Proje taşımacılığında yeni büyüme alanı yenilenebilir enerji oldu. Küresel iklim krizi ve AB’nin Yeşil Mutabakatı tüm dünyada Rüzgar Enerji Santrali (RES) kurulumlarını hızlandırdı. Sadece Türkiye’de değil, küresel çapta yenilenebilir enerji projelerini taşıyan ve kurulumunu yapan Türk şirketleri, önümüzdeki yıllarda ise bu deneyimi denize taşımaya hazırlanıyor.
Yük Mühendisleri Birliği (YMB) Yönetim Kurulu Başkanı Ahmet Altunkum, enerji tarafında rüzgar türbini kurulumunda hareketliliğin devam ettiğini belirterek, “Rüzgar santrali kurulumunda Türkiye’de çok potansiyel var. Alınacak daha çok yol var” dedi. Ahmet Altunkum, Türkiye’de henüz 12-13 bin megavatlık bir rüzgar santrali kurulumu gerçekleştirildiğini ifade ederek, “Türkiye’nin karadaki potansiyeli 48 bin megavat” dedi.

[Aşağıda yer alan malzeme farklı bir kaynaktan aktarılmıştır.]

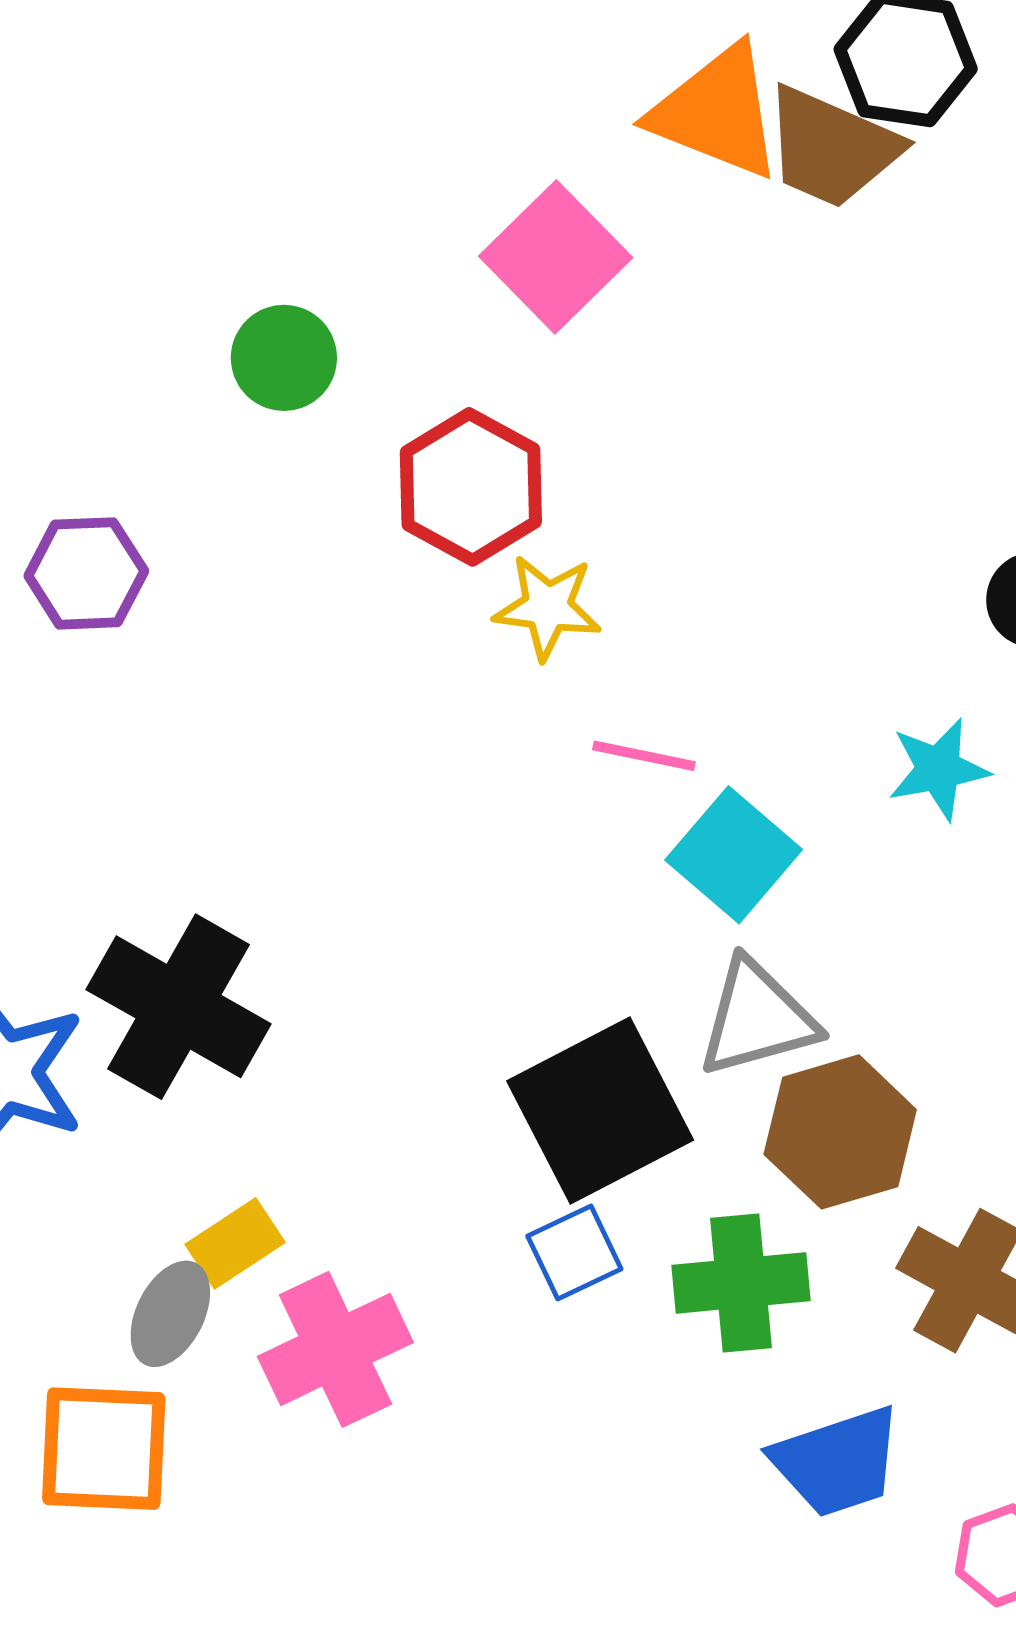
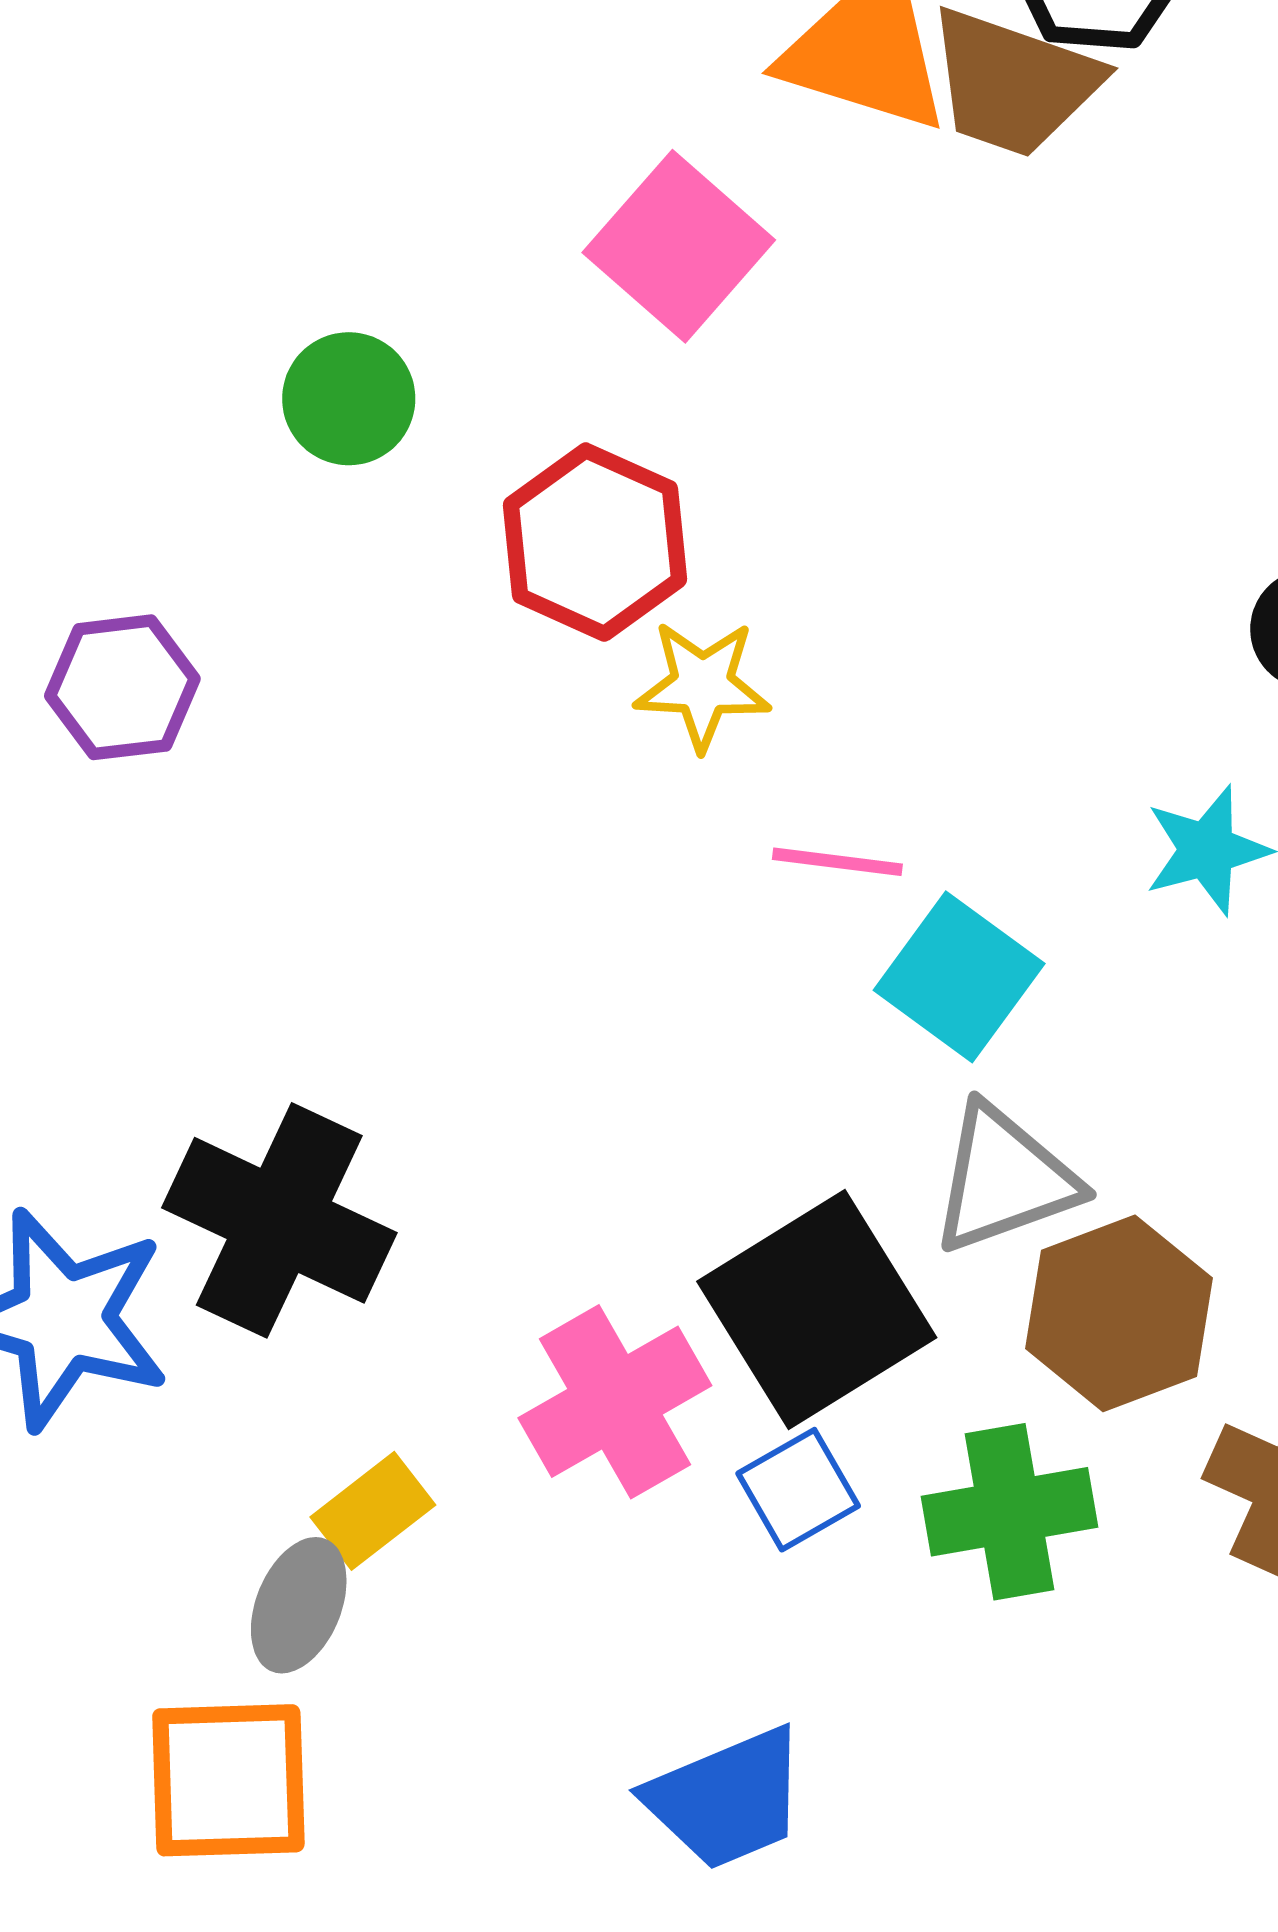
pink cross: (335, 1349) -> (615, 1402), moved
blue trapezoid: (837, 1462) -> (727, 1799), moved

Şirketler, bir yandan karadaki yenilebilir enerji projelerinde yer almaya devam ederken, öte yandan ‘offshore rüzgar santrali projelerini de gündeme aldı. Proje taşımacılığının lider şirketleri önümüzdeki yıllarda off shore rüzgar santralleri kurulumlarını taşımak için altyapı çalışmalarına şimdiden başladı. Çünkü, denizde çalışmak, karadakinden farklı. Özel ekipmanlara ve ileri mühendislik departmanlarına ihtiyaç bulunuyor. YMB Başkanı Altunkum, bu alandaki çalışmaların bir iki yıl içinde hız kazanacağını vurgulayarak, “Türkiye’nin denizdeki rüzgar santralleri alanında yaklaşık 50 bin megavat kapasitesi var. Henüz Türkiye’de bu yönde projeler başlamadı ama yer tespiti ve altyapı çalışmaları yapılıyor. İhalesi olacak, lisanslar dağıtılacak. Bu süreç bir iki yılı bulacak” diye konuştu. Kuzey Avrupa’da offshore rüzgar santralleri konusunda önemli yatırımların yapıldığını aktaran Altunkum, Akdeniz’de ise henüz bu projelere başlanmadığını ve bu alanda çok fırsat olduğunu söyledi.
Türkiye, en ucuz ülke
Ahmet Altunkum, Türkiye’nin dünyada rüzgar santralinin taşınması, kaldırılması ve montajında Avrupa’da en ucuz ülkesi olduğunu dile getirdi. Bunun en önemli sebebi ise makine parkı talebinin çok ilerisinde olması. Türkiye’de ağır yük ve proje taşımacılığında regülasyonlar zayıf kaldığı için merdiven altı hizmet veren çok sayıda firma bulunuyor. Regülasyon eksikliği ve yetersiz denetimlerin sektörde haksız rekabet yarattığı, merdiven altı hizmetleri yaygınlaştırdığı belirtiliyor. Regülasyon eksikliği ve yetersiz denetimler, sadece sektörün gelişimini engellemiyor, insan ve çevre için de büyük tehdit oluşturuyor. Çünkü alan, dünyanın en tehlikeli meslek gruplarından biri olarak kabul ediliyor. Öte yandan, sektörün en öncelikli ihtiyaçlarından biri de operasyon süreçlerinde AB’de olduğu gibi bürokrasinin sadeleştirilmesi.